[WRITTEN TASK]: Report every line from the material that contains the word "true".

[MATERIAL SUPPLIED]:
------------------------

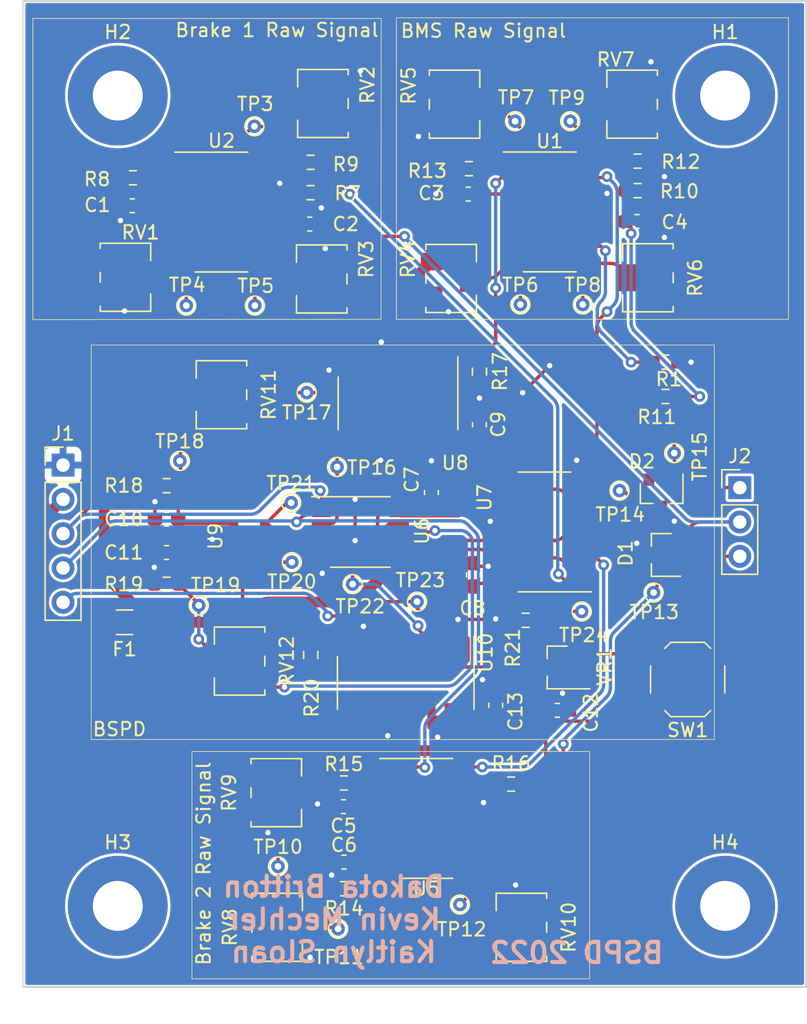
<source format=kicad_pcb>
(kicad_pcb (version 20211014) (generator pcbnew)

  (general
    (thickness 1.6)
  )

  (paper "A4")
  (title_block
    (title "BSPD Board")
    (rev "v1")
    (comment 4 "Author: Kaitlyn Sloan")
  )

  (layers
    (0 "F.Cu" signal)
    (31 "B.Cu" mixed)
    (32 "B.Adhes" user "B.Adhesive")
    (33 "F.Adhes" user "F.Adhesive")
    (34 "B.Paste" user)
    (35 "F.Paste" user)
    (36 "B.SilkS" user "B.Silkscreen")
    (37 "F.SilkS" user "F.Silkscreen")
    (38 "B.Mask" user)
    (39 "F.Mask" user)
    (40 "Dwgs.User" user "User.Drawings")
    (41 "Cmts.User" user "User.Comments")
    (42 "Eco1.User" user "User.Eco1")
    (43 "Eco2.User" user "User.Eco2")
    (44 "Edge.Cuts" user)
    (45 "Margin" user)
    (46 "B.CrtYd" user "B.Courtyard")
    (47 "F.CrtYd" user "F.Courtyard")
    (48 "B.Fab" user)
    (49 "F.Fab" user)
  )

  (setup
    (stackup
      (layer "F.SilkS" (type "Top Silk Screen"))
      (layer "F.Paste" (type "Top Solder Paste"))
      (layer "F.Mask" (type "Top Solder Mask") (thickness 0.01))
      (layer "F.Cu" (type "copper") (thickness 0.035))
      (layer "dielectric 1" (type "core") (thickness 1.51) (material "FR4") (epsilon_r 4.5) (loss_tangent 0.02))
      (layer "B.Cu" (type "copper") (thickness 0.035))
      (layer "B.Mask" (type "Bottom Solder Mask") (thickness 0.01))
      (layer "B.Paste" (type "Bottom Solder Paste"))
      (layer "B.SilkS" (type "Bottom Silk Screen"))
      (copper_finish "None")
      (dielectric_constraints no)
    )
    (pad_to_mask_clearance 0.051)
    (solder_mask_min_width 0.25)
    (pcbplotparams
      (layerselection 0x00010fc_ffffffff)
      (disableapertmacros false)
      (usegerberextensions true)
      (usegerberattributes false)
      (usegerberadvancedattributes false)
      (creategerberjobfile false)
      (svguseinch false)
      (svgprecision 6)
      (excludeedgelayer true)
      (plotframeref false)
      (viasonmask false)
      (mode 1)
      (useauxorigin false)
      (hpglpennumber 1)
      (hpglpenspeed 20)
      (hpglpendiameter 15.000000)
      (dxfpolygonmode true)
      (dxfimperialunits true)
      (dxfusepcbnewfont true)
      (psnegative false)
      (psa4output false)
      (plotreference true)
      (plotvalue true)
      (plotinvisibletext false)
      (sketchpadsonfab false)
      (subtractmaskfromsilk true)
      (outputformat 1)
      (mirror false)
      (drillshape 0)
      (scaleselection 1)
      (outputdirectory "22-ELC-2-01-R3-Gerbers/")
    )
  )

  (net 0 "")
  (net 1 "GND")
  (net 2 "+5V")
  (net 3 "/Brake2_Signal_Raw")
  (net 4 "/Brake1_Signal_Raw")
  (net 5 "/BrakeSystemPlausibilityDevice/Signal_Lost")
  (net 6 "/BrakeSystemPlausibilityDevice/Signal_Lost_TRIP")
  (net 7 "/~{BSPD_TRIPPED}")
  (net 8 "/BrakeSystemPlausibilityDevice/SET")
  (net 9 "/Brake1 Signal/Vref_4V")
  (net 10 "/Brake1_Signal")
  (net 11 "/Brake1_Connected")
  (net 12 "/Brake2 Signal/Vref_4V")
  (net 13 "/Brake2_Signal")
  (net 14 "/Brake2_Connected")
  (net 15 "/BrakeSystemPlausibilityDevice/Power_and_Brakes")
  (net 16 "/BrakeSystemPlausibilityDevice/TRIP")
  (net 17 "/BrakeSystemPlausibilityDevice/~{Brake_Connected}")
  (net 18 "/BrakeSystemPlausibilityDevice/~{Brake2_Connected}")
  (net 19 "/BrakeSystemPlausibilityDevice/~{Brake1_Connected}")
  (net 20 "unconnected-(D2-Pad2)")
  (net 21 "/BMS_Signal_Raw")
  (net 22 "unconnected-(RV11-Pad3)")
  (net 23 "/BMS_Signal")
  (net 24 "/BMS_Connected")
  (net 25 "Net-(RV5-Pad2)")
  (net 26 "Net-(RV7-Pad2)")
  (net 27 "/BrakeSystemPlausibilityDevice/Power_and_Brakes_TRIP")
  (net 28 "/BrakeSystemPlausibilityDevice/~{BMS_Connected}")
  (net 29 "Net-(C10-Pad1)")
  (net 30 "Net-(C11-Pad1)")
  (net 31 "Net-(F1-Pad2)")
  (net 32 "Net-(R20-Pad1)")
  (net 33 "Net-(RV2-Pad2)")
  (net 34 "Net-(RV3-Pad2)")
  (net 35 "Net-(RV4-Pad2)")
  (net 36 "Net-(RV6-Pad2)")
  (net 37 "Net-(RV9-Pad2)")
  (net 38 "Net-(RV10-Pad2)")
  (net 39 "unconnected-(RV12-Pad3)")
  (net 40 "unconnected-(U7-Pad8)")
  (net 41 "Net-(TP16-Pad1)")
  (net 42 "unconnected-(U7-Pad10)")
  (net 43 "unconnected-(U7-Pad12)")
  (net 44 "unconnected-(U8-Pad6)")
  (net 45 "unconnected-(U8-Pad8)")
  (net 46 "unconnected-(U8-Pad11)")
  (net 47 "unconnected-(U10-Pad1)")
  (net 48 "unconnected-(U10-Pad9)")
  (net 49 "unconnected-(U10-Pad10)")
  (net 50 "unconnected-(U10-Pad13)")
  (net 51 "/BMS Signal/DataRaw_Half")

  (footprint "TestPoint:TestPoint_THTPad_D1.0mm_Drill0.5mm" (layer "F.Cu") (at 156.225 85.475))

  (footprint "TestPoint:TestPoint_THTPad_D1.0mm_Drill0.5mm" (layer "F.Cu") (at 144.4358 60.9 90))

  (footprint "TestPoint:TestPoint_THTPad_D1.0mm_Drill0.5mm" (layer "F.Cu") (at 121 96.75 180))

  (footprint "TestPoint:TestPoint_THTPad_D1.0mm_Drill0.5mm" (layer "F.Cu") (at 119.6 86.05))

  (footprint "TestPoint:TestPoint_THTPad_D1.0mm_Drill0.5mm" (layer "F.Cu") (at 131.325 120.7 -90))

  (footprint "TestPoint:TestPoint_THTPad_D1.0mm_Drill0.5mm" (layer "F.Cu") (at 125.1585 74.549))

  (footprint "TestPoint:TestPoint_THTPad_D1.0mm_Drill0.5mm" (layer "F.Cu") (at 140.35 118.9 -90))

  (footprint "TestPoint:TestPoint_THTPad_D1.0mm_Drill0.5mm" (layer "F.Cu") (at 148.525 60.9 90))

  (footprint "TestPoint:TestPoint_THTPad_D1.0mm_Drill0.5mm" (layer "F.Cu") (at 149.4536 74.4728))

  (footprint "TestPoint:TestPoint_THTPad_D1.0mm_Drill0.5mm" (layer "F.Cu") (at 149.375 97.2 180))

  (footprint "TestPoint:TestPoint_THTPad_D1.0mm_Drill0.5mm" (layer "F.Cu") (at 131.25 86.5 -90))

  (footprint "TestPoint:TestPoint_THTPad_D1.0mm_Drill0.5mm" (layer "F.Cu") (at 120.0785 74.549 90))

  (footprint "TestPoint:TestPoint_THTPad_D1.0mm_Drill0.5mm" (layer "F.Cu") (at 152.175 88.25))

  (footprint "TestPoint:TestPoint_THTPad_D1.0mm_Drill0.5mm" (layer "F.Cu") (at 129 81 -90))

  (footprint "TestPoint:TestPoint_THTPad_D1.0mm_Drill0.5mm" (layer "F.Cu") (at 125.125 61.275 -90))

  (footprint "TestPoint:TestPoint_THTPad_D1.0mm_Drill0.5mm" (layer "F.Cu") (at 137.175 96.475 180))

  (footprint "TestPoint:TestPoint_THTPad_D1.0mm_Drill0.5mm" (layer "F.Cu") (at 126.873 116.078))

  (footprint "Resistor_SMD:R_0603_1608Metric_Pad0.98x0.95mm_HandSolder" (layer "F.Cu") (at 129.3 100.425 -90))

  (footprint "Potentiometer_SMD:Potentiometer_Bourns_3214W_Vertical" (layer "F.Cu") (at 130.1115 72.5805 -90))

  (footprint "Resistor_SMD:R_0603_1608Metric_Pad0.98x0.95mm_HandSolder" (layer "F.Cu") (at 153.5176 63.8556))

  (footprint "Potentiometer_SMD:Potentiometer_Bourns_3214W_Vertical" (layer "F.Cu") (at 126.746 110.617 90))

  (footprint "TestPoint:TestPoint_THTPad_D1.0mm_Drill0.5mm" (layer "F.Cu") (at 154.7 95.8))

  (footprint "Potentiometer_SMD:Potentiometer_Bourns_3214W_Vertical" (layer "F.Cu") (at 124.025 100.875 -90))

  (footprint "Potentiometer_SMD:Potentiometer_Bourns_3214W_Vertical" (layer "F.Cu") (at 122.682 81.153 -90))

  (footprint "Resistor_SMD:R_0603_1608Metric_Pad0.98x0.95mm_HandSolder" (layer "F.Cu") (at 141.7955 79.4385 -90))

  (footprint "Potentiometer_SMD:Potentiometer_Bourns_3214W_Vertical" (layer "F.Cu") (at 154.2796 72.4916 -90))

  (footprint "Potentiometer_SMD:Potentiometer_Bourns_3214W_Vertical" (layer "F.Cu") (at 139.954 59.6392 90))

  (footprint "Potentiometer_SMD:Potentiometer_Bourns_3214W_Vertical" (layer "F.Cu") (at 153.1112 59.6392 -90))

  (footprint "Potentiometer_SMD:Potentiometer_Bourns_3214W_Vertical" (layer "F.Cu") (at 115.57 72.4535 90))

  (footprint "Resistor_SMD:R_0603_1608Metric_Pad0.98x0.95mm_HandSolder" (layer "F.Cu") (at 153.5176 66.04 180))

  (footprint "Resistor_SMD:R_0603_1608Metric_Pad0.98x0.95mm_HandSolder" (layer "F.Cu") (at 118.618 95.1865 180))

  (footprint "Resistor_SMD:R_0603_1608Metric_Pad0.98x0.95mm_HandSolder" (layer "F.Cu") (at 118.618 87.884 180))

  (footprint "Resistor_SMD:R_0603_1608Metric_Pad0.98x0.95mm_HandSolder" (layer "F.Cu") (at 129.286 66.1924 180))

  (footprint "Resistor_SMD:R_0603_1608Metric_Pad0.98x0.95mm_HandSolder" (layer "F.Cu") (at 116.1288 65.0875 180))

  (footprint "Fuse:Fuse_1206_3216Metric_Pad1.42x1.75mm_HandSolder" (layer "F.Cu") (at 115.5 98 180))

  (footprint "Capacitor_SMD:C_0603_1608Metric_Pad1.08x0.95mm_HandSolder" (layer "F.Cu") (at 118.618 90.3605 180))

  (footprint "Package_TO_SOT_SMD:SOT-23" (layer "F.Cu") (at 155.2956 93.0148 180))

  (footprint "Potentiometer_SMD:Potentiometer_Bourns_3214W_Vertical" (layer "F.Cu") (at 130.2004 59.5884 -90))

  (footprint "Capacitor_SMD:C_0603_1608Metric_Pad1.08x0.95mm_HandSolder" (layer "F.Cu") (at 141.351 94.488 90))

  (footprint "MountingHole:MountingHole_3.7mm_Pad_TopBottom" (layer "F.Cu") (at 160 119))

  (footprint "MountingHole:MountingHole_3.7mm_Pad_TopBottom" (layer "F.Cu") (at 160 59))

  (footprint "MountingHole:MountingHole_3.7mm_Pad_TopBottom" (layer "F.Cu") (at 115 119))

  (footprint "Capacitor_SMD:C_0603_1608Metric_Pad1.08x0.95mm_HandSolder" (layer "F.Cu") (at 140.97 66.294 180))

  (footprint "Capacitor_SMD:C_0603_1608Metric_Pad1.08x0.95mm_HandSolder" (layer "F.Cu") (at 116.078 67.1576 180))

  (footprint "Capacitor_SMD:C_0603_1608Metric_Pad1.08x0.95mm_HandSolder" (layer "F.Cu") (at 143.002 104.14 90))

  (footprint "Package_TO_SOT_SMD:SOT-23" (layer "F.Cu") (at 155.2956 88.4428 -90))

  (footprint "MountingHole:MountingHole_3.7mm_Pad_TopBottom" (layer "F.Cu") (at 115 59))

  (footprint "Capacitor_SMD:C_0603_1608Metric_Pad1.08x0.95mm_HandSolder" (layer "F.Cu") (at 118.618 92.837 180))

  (footprint "Capacitor_SMD:C_0603_1608Metric_Pad1.08x0.95mm_HandSolder" (layer "F.Cu") (at 141.7955 83.3755 90))

  (footprint "Capacitor_SMD:C_0603_1608Metric_Pad1.08x0.95mm_HandSolder" (layer "F.Cu") (at 131.725 111.65 180))

  (footprint "Capacitor_SMD:C_0603_1608Metric_Pad1.08x0.95mm_HandSolder" (layer "F.Cu") (at 153.4668 68.326))

  (footprint "Resistor_SMD:R_0603_1608Metric_Pad0.98x0.95mm_HandSolder" (layer "F.Cu") (at 145.2245 97.8535 180))

  (footprint "Package_TO_SOT_SMD:SOT-23_Handsoldering" (layer "F.Cu") (at 147.574 101.346 180))

  (footprint "Package_SO:SO-14_3.9x8.65mm_P1.27mm" (layer "F.Cu") (at 146.6215 91.313 180))

  (footprint "Package_SO:SO-14_3.9x8.65mm_P1.27mm" (layer "F.Cu") (at 147.0152 67.6148))

  (footprint "Package_SO:SOIC-16_3.9x9.9mm_P1.27mm" (layer "F.Cu") (at 136.3345 102.489 -90))

  (footprint "TestPoint:TestPoint_THTPad_D1.0mm_Drill0.5mm" (layer "F.Cu") (at 144.8308 74.4728))

  (footprint "Package_SO:SOIC-14_3.9x8.7mm_P1.27mm" (layer "F.Cu") (at 135.763 81.788 -90))

  (footprint "Connector_PinHeader_2.54mm:PinHeader_1x03_P2.54mm_Vertical" (layer "F.Cu") (at 161.0868 88.0364))

  (footprint "Capacitor_SMD:C_0603_1608Metric_Pad1.08x0.95mm_HandSolder" (layer "F.Cu") (at 138.2395 88.392 90))

  (footprint "Button_Switch_SMD:SW_SPST_TL3342" (layer "F.Cu") (at 157.226 102.235 180))

  (footprint "Potentiometer_SMD:Potentiometer_Bourns_3214W_Vertical" (layer "F.Cu") (at 139.7 72.5424 90))

  (footprint "Capacitor_SMD:C_0603_1608Metric_Pad1.08x0.95mm_HandSolder" (layer "F.Cu") (at 131.7625 115.7605 180))

  (footprint "Resistor_SMD:R_0603_1608Metric_Pad0.98x0.95mm_HandSolder" (layer "F.Cu") (at 131.75 109.9))

  (footprint "Resistor_SMD:R_0603_1608Metric_Pad0.98x0.95mm_HandSolder" (layer "F.Cu")
    (tedit 5F68FEEE) (tstamp 00000000-0000-
... [335669 chars truncated]
</source>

------------------------

[SOLUTION TO THIS TASK]:
      (usegerberextensions true)
      (excludeedgelayer true)
      (dxfpolygonmode true)
      (dxfimperialunits true)
      (dxfusepcbnewfont true)
      (plotreference true)
      (plotvalue true)
      (subtractmaskfromsilk true)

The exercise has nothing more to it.